- Entries supplied -
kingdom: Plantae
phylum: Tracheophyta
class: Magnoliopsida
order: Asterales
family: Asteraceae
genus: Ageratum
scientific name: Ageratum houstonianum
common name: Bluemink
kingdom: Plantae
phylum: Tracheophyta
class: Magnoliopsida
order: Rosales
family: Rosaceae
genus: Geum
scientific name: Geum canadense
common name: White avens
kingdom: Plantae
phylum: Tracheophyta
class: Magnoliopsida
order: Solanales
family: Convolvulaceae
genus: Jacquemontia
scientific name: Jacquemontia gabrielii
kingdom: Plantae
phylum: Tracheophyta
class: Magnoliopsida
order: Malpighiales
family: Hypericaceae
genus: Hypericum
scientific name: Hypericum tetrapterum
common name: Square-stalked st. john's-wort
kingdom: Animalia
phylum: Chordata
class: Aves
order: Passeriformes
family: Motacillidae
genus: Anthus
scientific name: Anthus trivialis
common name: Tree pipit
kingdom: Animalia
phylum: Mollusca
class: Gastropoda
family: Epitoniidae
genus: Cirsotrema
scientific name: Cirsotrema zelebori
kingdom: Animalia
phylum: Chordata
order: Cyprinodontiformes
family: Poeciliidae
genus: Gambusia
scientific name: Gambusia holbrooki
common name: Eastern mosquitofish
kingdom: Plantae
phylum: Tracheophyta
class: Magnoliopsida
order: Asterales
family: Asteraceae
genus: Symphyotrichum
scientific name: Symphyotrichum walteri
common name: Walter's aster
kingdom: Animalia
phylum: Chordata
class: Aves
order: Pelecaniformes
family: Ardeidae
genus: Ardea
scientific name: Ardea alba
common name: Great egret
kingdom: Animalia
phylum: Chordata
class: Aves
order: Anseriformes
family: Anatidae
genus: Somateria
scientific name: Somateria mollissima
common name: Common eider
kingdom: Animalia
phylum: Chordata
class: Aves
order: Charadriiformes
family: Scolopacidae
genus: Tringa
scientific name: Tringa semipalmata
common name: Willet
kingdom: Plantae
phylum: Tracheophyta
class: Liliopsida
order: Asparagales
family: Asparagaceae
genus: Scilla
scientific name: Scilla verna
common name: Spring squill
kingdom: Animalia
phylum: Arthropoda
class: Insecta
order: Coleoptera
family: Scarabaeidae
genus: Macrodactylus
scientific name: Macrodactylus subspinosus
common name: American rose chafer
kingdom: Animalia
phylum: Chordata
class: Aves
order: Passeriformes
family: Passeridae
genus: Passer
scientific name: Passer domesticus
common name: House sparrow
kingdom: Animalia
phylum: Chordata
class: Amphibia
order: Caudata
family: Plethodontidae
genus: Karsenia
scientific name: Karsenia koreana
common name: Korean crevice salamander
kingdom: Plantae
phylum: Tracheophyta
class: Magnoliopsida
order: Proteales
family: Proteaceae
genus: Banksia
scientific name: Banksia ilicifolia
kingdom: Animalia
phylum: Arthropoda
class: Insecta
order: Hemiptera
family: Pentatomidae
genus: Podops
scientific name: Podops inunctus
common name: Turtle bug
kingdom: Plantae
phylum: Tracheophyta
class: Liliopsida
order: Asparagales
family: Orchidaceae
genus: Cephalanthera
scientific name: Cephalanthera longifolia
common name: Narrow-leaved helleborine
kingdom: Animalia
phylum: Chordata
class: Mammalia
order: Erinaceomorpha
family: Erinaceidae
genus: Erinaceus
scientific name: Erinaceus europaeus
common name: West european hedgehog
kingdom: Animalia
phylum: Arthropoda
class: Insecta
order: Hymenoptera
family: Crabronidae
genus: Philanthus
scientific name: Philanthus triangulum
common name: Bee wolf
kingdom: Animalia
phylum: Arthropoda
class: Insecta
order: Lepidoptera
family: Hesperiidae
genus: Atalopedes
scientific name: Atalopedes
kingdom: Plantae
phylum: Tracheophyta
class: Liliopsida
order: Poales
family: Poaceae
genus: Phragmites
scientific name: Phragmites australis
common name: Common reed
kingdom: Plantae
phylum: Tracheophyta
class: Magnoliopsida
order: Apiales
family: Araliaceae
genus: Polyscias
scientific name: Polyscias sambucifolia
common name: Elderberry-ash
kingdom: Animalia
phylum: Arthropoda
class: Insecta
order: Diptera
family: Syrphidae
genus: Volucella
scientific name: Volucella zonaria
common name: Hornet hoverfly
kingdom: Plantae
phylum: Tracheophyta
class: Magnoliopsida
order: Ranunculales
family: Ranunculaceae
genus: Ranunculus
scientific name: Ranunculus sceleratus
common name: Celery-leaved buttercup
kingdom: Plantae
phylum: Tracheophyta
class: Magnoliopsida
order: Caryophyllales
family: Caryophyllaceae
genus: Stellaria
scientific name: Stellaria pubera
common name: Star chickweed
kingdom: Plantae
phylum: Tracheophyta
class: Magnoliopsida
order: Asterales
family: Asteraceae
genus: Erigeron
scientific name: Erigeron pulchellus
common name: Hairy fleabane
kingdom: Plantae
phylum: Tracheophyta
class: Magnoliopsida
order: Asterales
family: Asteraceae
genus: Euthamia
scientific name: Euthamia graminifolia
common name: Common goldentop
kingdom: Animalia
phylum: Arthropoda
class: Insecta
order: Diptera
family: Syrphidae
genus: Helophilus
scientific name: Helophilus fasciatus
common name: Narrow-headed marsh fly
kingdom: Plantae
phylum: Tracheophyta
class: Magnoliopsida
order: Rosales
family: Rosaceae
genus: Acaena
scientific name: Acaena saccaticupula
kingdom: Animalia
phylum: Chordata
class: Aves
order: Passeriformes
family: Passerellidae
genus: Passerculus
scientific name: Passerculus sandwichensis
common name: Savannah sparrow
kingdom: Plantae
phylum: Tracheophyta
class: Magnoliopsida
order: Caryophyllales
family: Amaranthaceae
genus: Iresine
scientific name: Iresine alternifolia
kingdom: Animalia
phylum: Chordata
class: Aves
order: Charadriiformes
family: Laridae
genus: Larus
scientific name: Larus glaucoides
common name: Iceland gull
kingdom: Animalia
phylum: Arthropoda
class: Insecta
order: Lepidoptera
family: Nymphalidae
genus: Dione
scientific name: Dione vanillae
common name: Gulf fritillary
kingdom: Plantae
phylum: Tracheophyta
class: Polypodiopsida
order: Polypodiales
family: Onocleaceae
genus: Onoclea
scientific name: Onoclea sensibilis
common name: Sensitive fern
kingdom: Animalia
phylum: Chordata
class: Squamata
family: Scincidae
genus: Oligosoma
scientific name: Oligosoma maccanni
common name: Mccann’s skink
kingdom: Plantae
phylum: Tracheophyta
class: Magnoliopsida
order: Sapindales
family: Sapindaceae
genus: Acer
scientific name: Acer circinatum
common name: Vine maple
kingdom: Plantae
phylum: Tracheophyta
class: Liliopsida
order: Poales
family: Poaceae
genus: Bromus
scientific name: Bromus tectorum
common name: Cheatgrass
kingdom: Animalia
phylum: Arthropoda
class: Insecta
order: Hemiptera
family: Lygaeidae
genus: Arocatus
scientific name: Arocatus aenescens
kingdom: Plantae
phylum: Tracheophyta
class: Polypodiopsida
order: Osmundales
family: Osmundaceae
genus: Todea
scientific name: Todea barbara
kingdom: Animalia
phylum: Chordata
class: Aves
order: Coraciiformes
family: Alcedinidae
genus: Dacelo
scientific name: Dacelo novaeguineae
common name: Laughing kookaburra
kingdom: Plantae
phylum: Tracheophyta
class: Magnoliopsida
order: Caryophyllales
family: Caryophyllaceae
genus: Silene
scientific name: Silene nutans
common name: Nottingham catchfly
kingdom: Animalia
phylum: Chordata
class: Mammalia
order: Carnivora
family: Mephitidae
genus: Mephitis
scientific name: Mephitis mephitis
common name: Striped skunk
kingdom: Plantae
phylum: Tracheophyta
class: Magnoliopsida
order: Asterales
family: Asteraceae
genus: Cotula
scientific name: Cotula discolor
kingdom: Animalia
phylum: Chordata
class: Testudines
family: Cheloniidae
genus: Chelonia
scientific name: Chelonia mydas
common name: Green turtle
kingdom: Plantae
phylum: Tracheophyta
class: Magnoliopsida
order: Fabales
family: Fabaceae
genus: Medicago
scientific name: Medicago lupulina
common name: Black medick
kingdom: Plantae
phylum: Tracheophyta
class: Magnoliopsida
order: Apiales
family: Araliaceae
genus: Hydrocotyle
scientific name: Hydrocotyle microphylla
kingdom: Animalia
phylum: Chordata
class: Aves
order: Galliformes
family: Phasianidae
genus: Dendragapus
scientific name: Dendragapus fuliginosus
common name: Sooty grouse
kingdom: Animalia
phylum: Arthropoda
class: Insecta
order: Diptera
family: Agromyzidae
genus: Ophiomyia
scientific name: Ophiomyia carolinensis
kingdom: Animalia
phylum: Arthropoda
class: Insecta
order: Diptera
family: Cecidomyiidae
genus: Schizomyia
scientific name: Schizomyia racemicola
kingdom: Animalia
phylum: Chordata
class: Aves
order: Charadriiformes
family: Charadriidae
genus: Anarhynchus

- Short exercise -
Repeat the records above word for word, from the start through the line containing "scientific name: Gambusia holbrooki", including that line.

- Output of the exercise -
kingdom: Plantae
phylum: Tracheophyta
class: Magnoliopsida
order: Asterales
family: Asteraceae
genus: Ageratum
scientific name: Ageratum houstonianum
common name: Bluemink
kingdom: Plantae
phylum: Tracheophyta
class: Magnoliopsida
order: Rosales
family: Rosaceae
genus: Geum
scientific name: Geum canadense
common name: White avens
kingdom: Plantae
phylum: Tracheophyta
class: Magnoliopsida
order: Solanales
family: Convolvulaceae
genus: Jacquemontia
scientific name: Jacquemontia gabrielii
kingdom: Plantae
phylum: Tracheophyta
class: Magnoliopsida
order: Malpighiales
family: Hypericaceae
genus: Hypericum
scientific name: Hypericum tetrapterum
common name: Square-stalked st. john's-wort
kingdom: Animalia
phylum: Chordata
class: Aves
order: Passeriformes
family: Motacillidae
genus: Anthus
scientific name: Anthus trivialis
common name: Tree pipit
kingdom: Animalia
phylum: Mollusca
class: Gastropoda
family: Epitoniidae
genus: Cirsotrema
scientific name: Cirsotrema zelebori
kingdom: Animalia
phylum: Chordata
order: Cyprinodontiformes
family: Poeciliidae
genus: Gambusia
scientific name: Gambusia holbrooki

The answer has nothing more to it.